What to work on: Go line by line through the entries and show those that hold the string "seguinte".

Records supplied:

--- START ---

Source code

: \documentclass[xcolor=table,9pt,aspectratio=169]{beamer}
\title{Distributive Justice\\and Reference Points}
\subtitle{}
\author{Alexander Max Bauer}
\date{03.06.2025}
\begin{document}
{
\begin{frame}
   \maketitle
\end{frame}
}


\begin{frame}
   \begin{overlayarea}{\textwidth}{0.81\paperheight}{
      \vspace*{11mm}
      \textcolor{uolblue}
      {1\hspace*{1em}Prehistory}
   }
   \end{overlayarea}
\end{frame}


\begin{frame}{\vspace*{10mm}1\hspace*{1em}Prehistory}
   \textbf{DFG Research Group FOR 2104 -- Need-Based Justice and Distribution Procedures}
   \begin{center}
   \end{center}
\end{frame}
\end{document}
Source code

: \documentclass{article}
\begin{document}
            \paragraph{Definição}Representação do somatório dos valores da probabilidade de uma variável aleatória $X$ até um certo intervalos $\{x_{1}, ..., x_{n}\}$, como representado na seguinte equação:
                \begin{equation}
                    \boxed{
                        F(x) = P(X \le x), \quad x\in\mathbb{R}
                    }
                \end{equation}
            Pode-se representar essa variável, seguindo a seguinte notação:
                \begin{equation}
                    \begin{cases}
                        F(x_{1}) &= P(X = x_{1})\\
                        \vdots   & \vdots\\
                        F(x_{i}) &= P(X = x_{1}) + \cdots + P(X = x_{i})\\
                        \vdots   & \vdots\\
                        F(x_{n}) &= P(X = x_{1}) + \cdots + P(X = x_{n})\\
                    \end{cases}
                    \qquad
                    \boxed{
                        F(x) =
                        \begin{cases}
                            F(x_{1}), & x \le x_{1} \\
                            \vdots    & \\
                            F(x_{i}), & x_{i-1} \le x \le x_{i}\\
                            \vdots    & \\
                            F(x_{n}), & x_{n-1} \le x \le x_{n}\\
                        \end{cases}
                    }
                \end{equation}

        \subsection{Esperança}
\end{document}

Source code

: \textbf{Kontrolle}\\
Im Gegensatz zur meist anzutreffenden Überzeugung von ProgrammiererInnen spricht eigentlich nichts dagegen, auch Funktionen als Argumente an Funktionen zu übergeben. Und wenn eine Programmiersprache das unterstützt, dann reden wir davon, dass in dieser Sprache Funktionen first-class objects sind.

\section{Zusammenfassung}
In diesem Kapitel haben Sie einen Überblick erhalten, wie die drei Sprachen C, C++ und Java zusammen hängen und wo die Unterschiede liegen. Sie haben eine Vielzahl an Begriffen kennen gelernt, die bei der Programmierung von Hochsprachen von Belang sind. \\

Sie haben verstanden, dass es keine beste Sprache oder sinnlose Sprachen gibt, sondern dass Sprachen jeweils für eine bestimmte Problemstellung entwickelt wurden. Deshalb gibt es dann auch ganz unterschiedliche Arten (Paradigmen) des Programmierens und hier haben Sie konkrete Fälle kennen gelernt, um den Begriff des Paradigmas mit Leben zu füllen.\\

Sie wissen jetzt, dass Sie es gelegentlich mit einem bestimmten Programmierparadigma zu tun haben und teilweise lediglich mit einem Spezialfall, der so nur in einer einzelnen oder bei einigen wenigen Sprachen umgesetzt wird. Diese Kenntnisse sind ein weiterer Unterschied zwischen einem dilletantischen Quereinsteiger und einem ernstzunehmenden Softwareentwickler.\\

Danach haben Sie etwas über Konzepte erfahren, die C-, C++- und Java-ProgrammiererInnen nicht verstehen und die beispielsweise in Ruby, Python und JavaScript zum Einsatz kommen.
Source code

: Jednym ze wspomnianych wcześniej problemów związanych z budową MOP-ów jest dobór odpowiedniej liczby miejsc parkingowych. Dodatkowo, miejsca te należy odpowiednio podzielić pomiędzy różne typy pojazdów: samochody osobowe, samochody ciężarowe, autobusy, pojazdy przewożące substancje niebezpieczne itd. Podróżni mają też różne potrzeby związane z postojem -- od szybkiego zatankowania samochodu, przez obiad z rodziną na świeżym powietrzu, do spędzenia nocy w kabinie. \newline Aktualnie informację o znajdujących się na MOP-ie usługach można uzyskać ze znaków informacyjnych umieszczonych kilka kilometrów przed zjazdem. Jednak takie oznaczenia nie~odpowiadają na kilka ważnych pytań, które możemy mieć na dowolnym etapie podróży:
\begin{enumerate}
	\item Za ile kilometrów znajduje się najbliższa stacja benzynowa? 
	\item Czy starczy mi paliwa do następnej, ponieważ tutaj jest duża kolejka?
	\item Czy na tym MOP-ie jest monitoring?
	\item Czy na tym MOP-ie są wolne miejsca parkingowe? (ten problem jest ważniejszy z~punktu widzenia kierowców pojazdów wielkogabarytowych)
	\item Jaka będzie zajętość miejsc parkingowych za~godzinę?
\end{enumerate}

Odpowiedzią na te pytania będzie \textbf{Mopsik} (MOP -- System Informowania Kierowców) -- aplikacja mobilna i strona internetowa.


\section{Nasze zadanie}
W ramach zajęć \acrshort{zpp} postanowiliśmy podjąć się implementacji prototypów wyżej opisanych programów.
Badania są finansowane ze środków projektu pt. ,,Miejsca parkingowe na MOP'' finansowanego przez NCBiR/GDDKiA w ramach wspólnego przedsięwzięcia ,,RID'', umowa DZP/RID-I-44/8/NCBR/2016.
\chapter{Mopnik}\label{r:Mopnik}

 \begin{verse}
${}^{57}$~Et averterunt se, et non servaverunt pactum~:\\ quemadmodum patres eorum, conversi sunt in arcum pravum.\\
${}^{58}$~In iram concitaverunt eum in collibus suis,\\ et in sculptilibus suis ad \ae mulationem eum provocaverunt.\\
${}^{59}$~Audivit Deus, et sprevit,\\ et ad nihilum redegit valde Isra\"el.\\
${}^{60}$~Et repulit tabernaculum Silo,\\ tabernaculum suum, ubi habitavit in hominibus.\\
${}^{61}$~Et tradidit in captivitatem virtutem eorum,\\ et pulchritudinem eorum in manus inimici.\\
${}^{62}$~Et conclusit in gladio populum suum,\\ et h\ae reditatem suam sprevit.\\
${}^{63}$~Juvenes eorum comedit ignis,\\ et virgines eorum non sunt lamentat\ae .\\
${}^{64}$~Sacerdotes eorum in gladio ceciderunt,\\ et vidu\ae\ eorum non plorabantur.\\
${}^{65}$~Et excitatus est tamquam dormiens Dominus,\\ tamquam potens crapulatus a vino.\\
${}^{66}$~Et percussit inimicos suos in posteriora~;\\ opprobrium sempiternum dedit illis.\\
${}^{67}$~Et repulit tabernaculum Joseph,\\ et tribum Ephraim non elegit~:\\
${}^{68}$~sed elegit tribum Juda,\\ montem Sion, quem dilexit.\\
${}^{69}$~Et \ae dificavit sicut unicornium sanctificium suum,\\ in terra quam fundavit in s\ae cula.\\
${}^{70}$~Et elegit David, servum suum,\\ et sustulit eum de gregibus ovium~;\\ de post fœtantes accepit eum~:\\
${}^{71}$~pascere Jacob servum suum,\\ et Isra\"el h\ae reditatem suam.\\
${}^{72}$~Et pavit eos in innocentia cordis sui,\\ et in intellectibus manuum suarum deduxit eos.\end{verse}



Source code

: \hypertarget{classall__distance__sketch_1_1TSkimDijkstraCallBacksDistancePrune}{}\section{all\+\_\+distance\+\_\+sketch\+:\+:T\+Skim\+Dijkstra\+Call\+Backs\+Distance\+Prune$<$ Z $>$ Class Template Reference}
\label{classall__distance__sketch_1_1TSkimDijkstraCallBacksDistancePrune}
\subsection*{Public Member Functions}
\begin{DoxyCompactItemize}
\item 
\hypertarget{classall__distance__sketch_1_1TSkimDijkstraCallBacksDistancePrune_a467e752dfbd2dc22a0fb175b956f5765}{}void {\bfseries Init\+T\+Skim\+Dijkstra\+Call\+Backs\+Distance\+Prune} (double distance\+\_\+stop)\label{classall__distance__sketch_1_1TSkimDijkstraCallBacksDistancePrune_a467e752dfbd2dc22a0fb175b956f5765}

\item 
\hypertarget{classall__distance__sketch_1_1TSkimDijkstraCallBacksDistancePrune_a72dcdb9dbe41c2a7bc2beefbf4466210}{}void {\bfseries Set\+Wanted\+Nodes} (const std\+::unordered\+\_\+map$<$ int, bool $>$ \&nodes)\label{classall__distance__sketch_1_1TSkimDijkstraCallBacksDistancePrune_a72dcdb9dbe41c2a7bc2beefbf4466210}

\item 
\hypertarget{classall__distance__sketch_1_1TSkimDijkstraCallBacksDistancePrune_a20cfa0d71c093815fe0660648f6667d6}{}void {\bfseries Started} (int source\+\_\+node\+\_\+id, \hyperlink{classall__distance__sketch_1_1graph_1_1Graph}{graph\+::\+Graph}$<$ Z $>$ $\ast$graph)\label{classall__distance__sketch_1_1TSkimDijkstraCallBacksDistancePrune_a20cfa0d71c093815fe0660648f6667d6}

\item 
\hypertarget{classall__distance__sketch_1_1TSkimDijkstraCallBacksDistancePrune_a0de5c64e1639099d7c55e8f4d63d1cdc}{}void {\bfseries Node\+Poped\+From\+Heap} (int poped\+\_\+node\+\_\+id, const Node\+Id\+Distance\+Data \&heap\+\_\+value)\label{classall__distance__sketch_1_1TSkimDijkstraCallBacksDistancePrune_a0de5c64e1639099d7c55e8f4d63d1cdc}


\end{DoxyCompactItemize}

--- END ---

Answer to this problem:
            \paragraph{Definição}Representação do somatório dos valores da probabilidade de uma variável aleatória $X$ até um certo intervalos $\{x_{1}, ..., x_{n}\}$, como representado na seguinte equação:
            Pode-se representar essa variável, seguindo a seguinte notação:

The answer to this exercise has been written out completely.